Description of the task: The response must consist of each line in the listing that has the word "distributed" in it.

(Provided data)

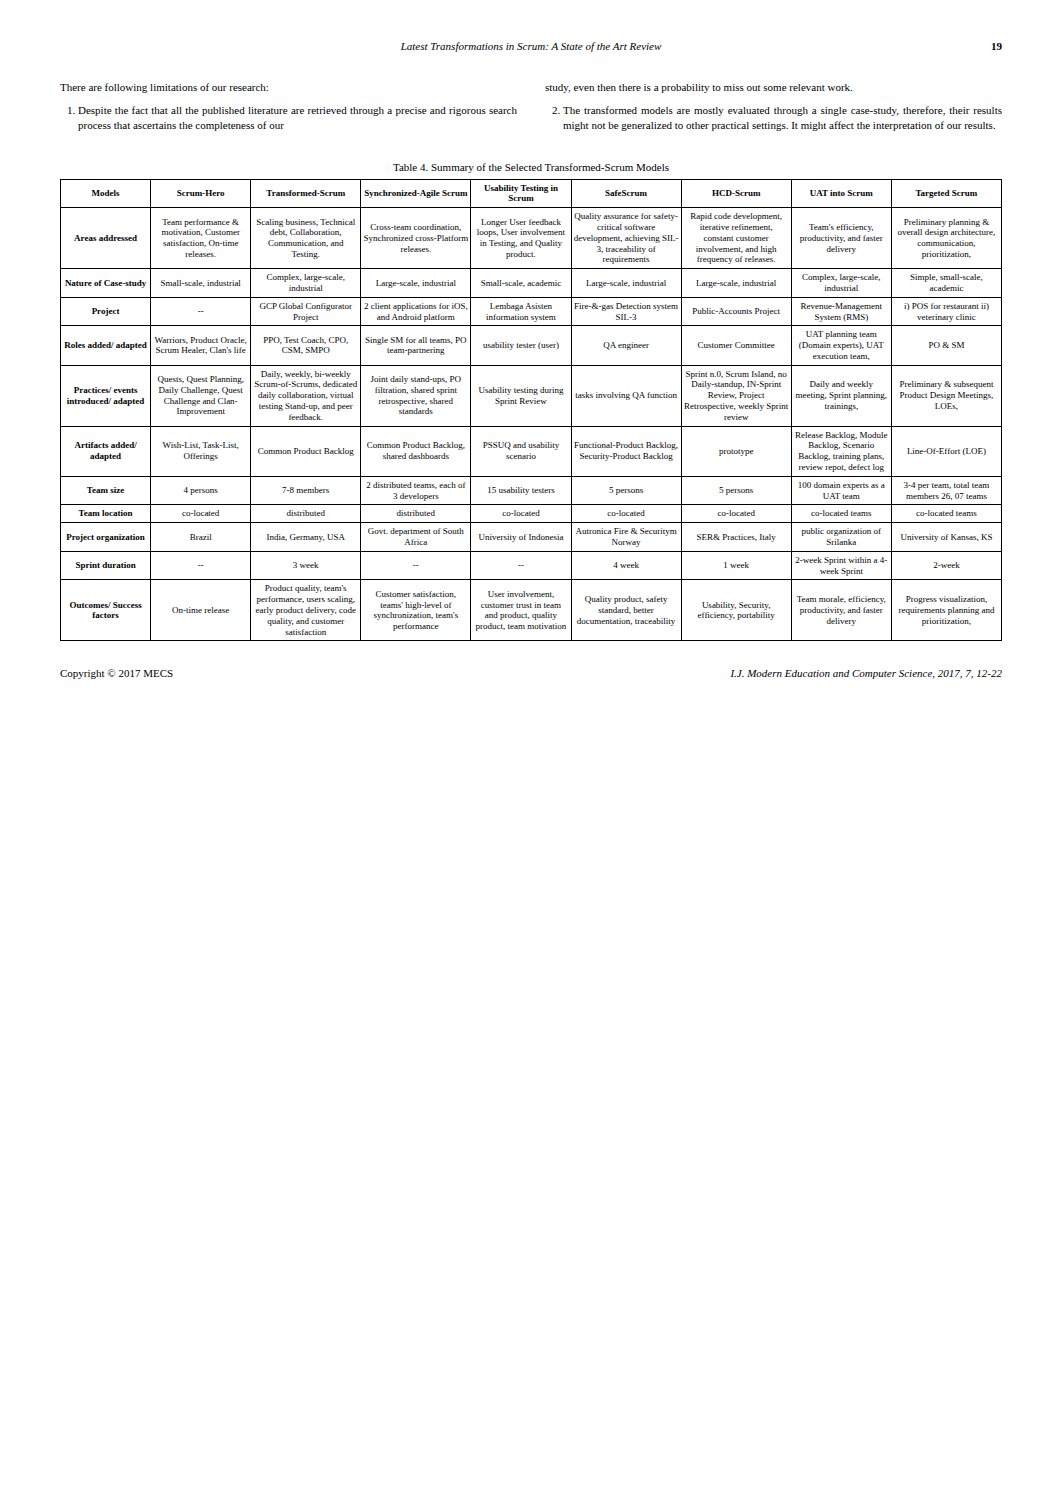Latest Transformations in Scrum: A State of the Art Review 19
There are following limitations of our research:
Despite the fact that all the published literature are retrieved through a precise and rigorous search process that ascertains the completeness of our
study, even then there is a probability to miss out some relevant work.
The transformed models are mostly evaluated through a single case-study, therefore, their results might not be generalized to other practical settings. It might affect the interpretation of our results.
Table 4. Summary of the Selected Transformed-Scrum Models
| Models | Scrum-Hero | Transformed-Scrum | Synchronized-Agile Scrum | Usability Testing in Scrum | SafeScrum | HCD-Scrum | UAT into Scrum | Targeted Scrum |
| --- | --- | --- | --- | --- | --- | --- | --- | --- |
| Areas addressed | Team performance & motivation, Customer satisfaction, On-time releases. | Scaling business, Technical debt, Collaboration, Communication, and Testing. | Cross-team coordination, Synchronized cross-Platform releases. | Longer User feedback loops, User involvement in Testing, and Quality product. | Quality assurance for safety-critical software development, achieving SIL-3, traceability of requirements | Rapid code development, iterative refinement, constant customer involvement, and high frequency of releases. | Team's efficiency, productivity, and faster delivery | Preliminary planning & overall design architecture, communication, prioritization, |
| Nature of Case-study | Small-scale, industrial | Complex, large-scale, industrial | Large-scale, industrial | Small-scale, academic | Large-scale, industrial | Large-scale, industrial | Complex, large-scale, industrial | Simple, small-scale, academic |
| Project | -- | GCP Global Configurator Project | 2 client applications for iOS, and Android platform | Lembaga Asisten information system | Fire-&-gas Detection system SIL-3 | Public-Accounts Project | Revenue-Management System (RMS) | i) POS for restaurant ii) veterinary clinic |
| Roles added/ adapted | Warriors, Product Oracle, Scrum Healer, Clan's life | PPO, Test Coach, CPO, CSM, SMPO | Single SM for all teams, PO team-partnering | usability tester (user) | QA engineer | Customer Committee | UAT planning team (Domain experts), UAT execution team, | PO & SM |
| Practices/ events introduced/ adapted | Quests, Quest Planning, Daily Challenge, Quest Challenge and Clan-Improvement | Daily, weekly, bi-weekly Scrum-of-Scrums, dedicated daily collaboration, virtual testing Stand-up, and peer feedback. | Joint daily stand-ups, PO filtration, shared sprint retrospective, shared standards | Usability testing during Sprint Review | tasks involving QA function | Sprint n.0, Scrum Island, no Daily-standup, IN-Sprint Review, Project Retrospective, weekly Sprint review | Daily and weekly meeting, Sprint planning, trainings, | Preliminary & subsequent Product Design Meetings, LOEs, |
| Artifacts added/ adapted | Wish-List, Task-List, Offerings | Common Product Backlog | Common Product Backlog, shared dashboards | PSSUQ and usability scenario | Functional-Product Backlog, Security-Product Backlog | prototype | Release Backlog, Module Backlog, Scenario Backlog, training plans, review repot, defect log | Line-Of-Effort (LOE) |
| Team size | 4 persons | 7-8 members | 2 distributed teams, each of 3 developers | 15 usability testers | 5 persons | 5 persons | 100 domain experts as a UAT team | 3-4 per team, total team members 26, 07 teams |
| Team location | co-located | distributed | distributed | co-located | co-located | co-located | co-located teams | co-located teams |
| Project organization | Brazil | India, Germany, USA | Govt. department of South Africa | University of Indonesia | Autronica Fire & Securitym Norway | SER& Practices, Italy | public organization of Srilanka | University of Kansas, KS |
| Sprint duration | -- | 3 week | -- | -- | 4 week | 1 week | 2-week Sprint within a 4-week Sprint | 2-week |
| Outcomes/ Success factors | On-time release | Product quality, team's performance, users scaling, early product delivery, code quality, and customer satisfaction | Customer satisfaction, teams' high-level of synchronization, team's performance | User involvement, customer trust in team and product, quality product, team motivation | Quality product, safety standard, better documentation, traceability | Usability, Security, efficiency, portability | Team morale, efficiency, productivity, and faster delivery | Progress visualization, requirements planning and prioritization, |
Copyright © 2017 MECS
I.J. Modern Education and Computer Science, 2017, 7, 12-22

(End Provided data)

Response to this task:
| Team size | 4 persons | 7-8 members | 2 distributed teams, each of 3 developers | 15 usability testers | 5 persons | 5 persons | 100 domain experts as a UAT team | 3-4 per team, total team members 26, 07 teams |
| Team location | co-located | distributed | distributed | co-located | co-located | co-located | co-located teams | co-located teams |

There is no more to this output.